Впрочем, я слушал Ринго и смеялся вместе с ним. Ведь каждому в этой жизни свое. Собственно, Ринго и был актером из нас четверых, да и клоуном. Хотя клоуном был и я, но я был злой, с фигой в кармане, а он был добрый, любимец сирот и вдов. Мы с Полом были композиторами, а Джордж больше играл на соло-гитаре. Это потом он уже развился и тоже стал сочинителем. А Ринго всегда был и остался хорошим парнем, которого слишком трудно вывести из себя, чтобы этим специально заниматься. Уж я-то знаю! Я в свое время испытывал его терпение достаточно долго и могу сказать… но я сейчас не о том.

Так вот, в то время как мы с Ринго приятно проводили время, в «Дакоте» раздался звонок, и Джерри осведомился у Фреда, можно ли со мной поговорить. Тот самый Джерри, самый высокий увалень среди прочих менее симпатичных ленивцев, которые и составляли двор короля Элвиса. Что ему надо было, он не сказал, по-моему, он обещал мне перезвонить. Я-то ему звонить не собирался – у нас маловато точек соприкосновения, особенно с тех пор, как наш королек безвременно погиб от пилюль и непомерной жратвы. Возможно, этот звонок ни с чем и не связан, но надо запомнить сам факт, что один из «них» пытался достать меня. А вскоре после этого – Ринго уже улетел в Голливуд – как-то около полудня, когда мы с Шоном собирались идти в бассейн, я заметил краем глаза недалеко от входа в «Дакоту» громилу в костюме Элвиса. Он, кажется, косился на нас сквозь свои глупые темные очки, позируя для каких-то идиотов, которые горазды фотографировать все подряд. Ну, мы сели и укатили – чего глазеть на дураков? Но в душе остался неприятный осадок. У меня было неуютное чувство, как будто двойник Элвиса меня подкарауливал. Конечно, я не думаю, что у него за пазухой был револьвер (не наш, а убийственный), но целью его маячения возле нашего дома могло быть просто желание вывести противника из себя, привести его в замешательство, запугать его – то есть меня! В «Дакоте» и в округе нет никого, кроме меня, кто бы мог тягаться с Элвисом в отношении славы, таланта и денег. Да, он кое-чего достиг, наш дылда с обворожительной улыбкой и неповторимым тембром голоса. Но и мы не лыком шиты. И уж во всяком случае я написал в сто раз больше песен – да еще каких! – чем он! Один «Герой» чего стоит! Хо-хо! Так просто (про 100) вы не справитесь с Джоном Ленноном!

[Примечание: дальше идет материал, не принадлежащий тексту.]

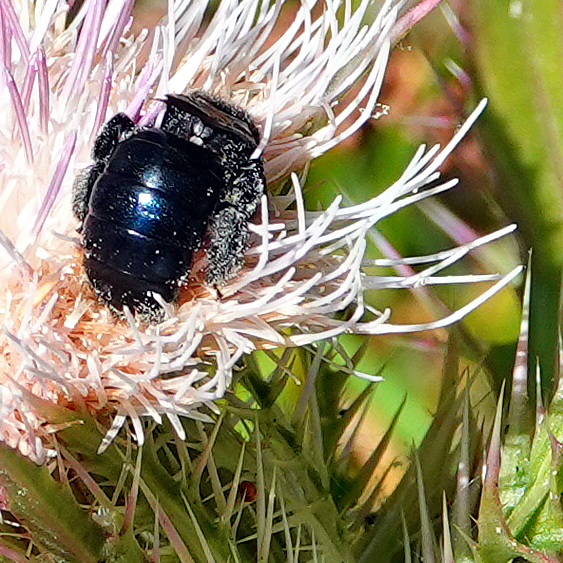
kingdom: Animalia
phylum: Arthropoda
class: Insecta
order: Hymenoptera
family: Apidae
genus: Xylocopa
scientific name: Xylocopa micans
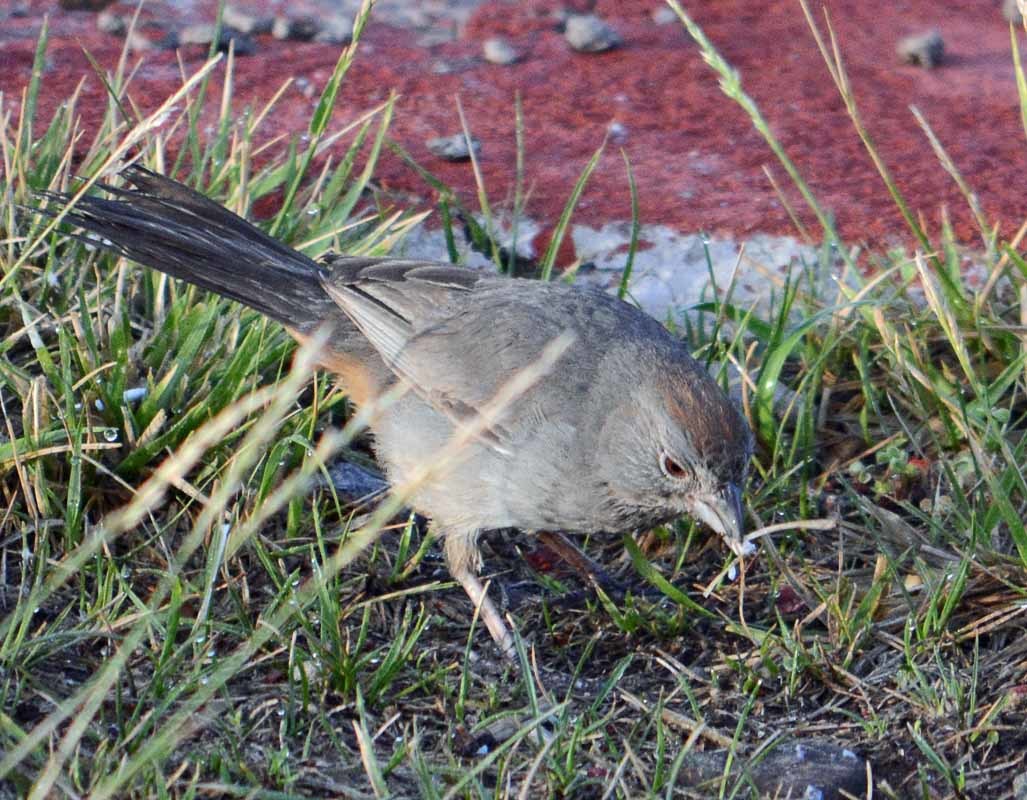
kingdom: Animalia
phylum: Chordata
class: Aves
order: Passeriformes
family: Passerellidae
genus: Melozone
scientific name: Melozone fusca
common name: Canyon towhee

Да, скорее всего, мама опять попала в точку: блошиное нашествие не было случайностью. Но их микроскопические блошиные укусы, по счастью, не имели последствий. Мы просто проскользнули в «Дакоту» с черного хода, все разделись донага перед входом в апартамент, побросали одежду (Шон, хотя и цеплялся за свою любимую кепку, но в конце концов поддался доводам рассудка: «Шон, ты ведь не хочешь и завтра так чесаться, ведь правда? Тогда сними кепку и брось ее вон туда! Молодец!») в пластиковый мешок и побежали в ванные комнаты. Мы смыли всех паразитов, вытерлись, выбросили полотенца и оделись во все чистое. Вот и вся история. Посмотрим, чего достигнет санэпидемстанция. Кто не слыхал, что порой как раз после приезда машины из санэпидемстанции дом наводняется тараканами или клопами или еще какими-нибудь гнусного вида насекомыми; увы, бабочек среди них не бывает. А было бы неплохо, если бы вдруг во всех комнатах затрепыхались бы бабочки! Вот только сачка у меня нету. Кстати, вот что надо будет купить для Шона: сачок.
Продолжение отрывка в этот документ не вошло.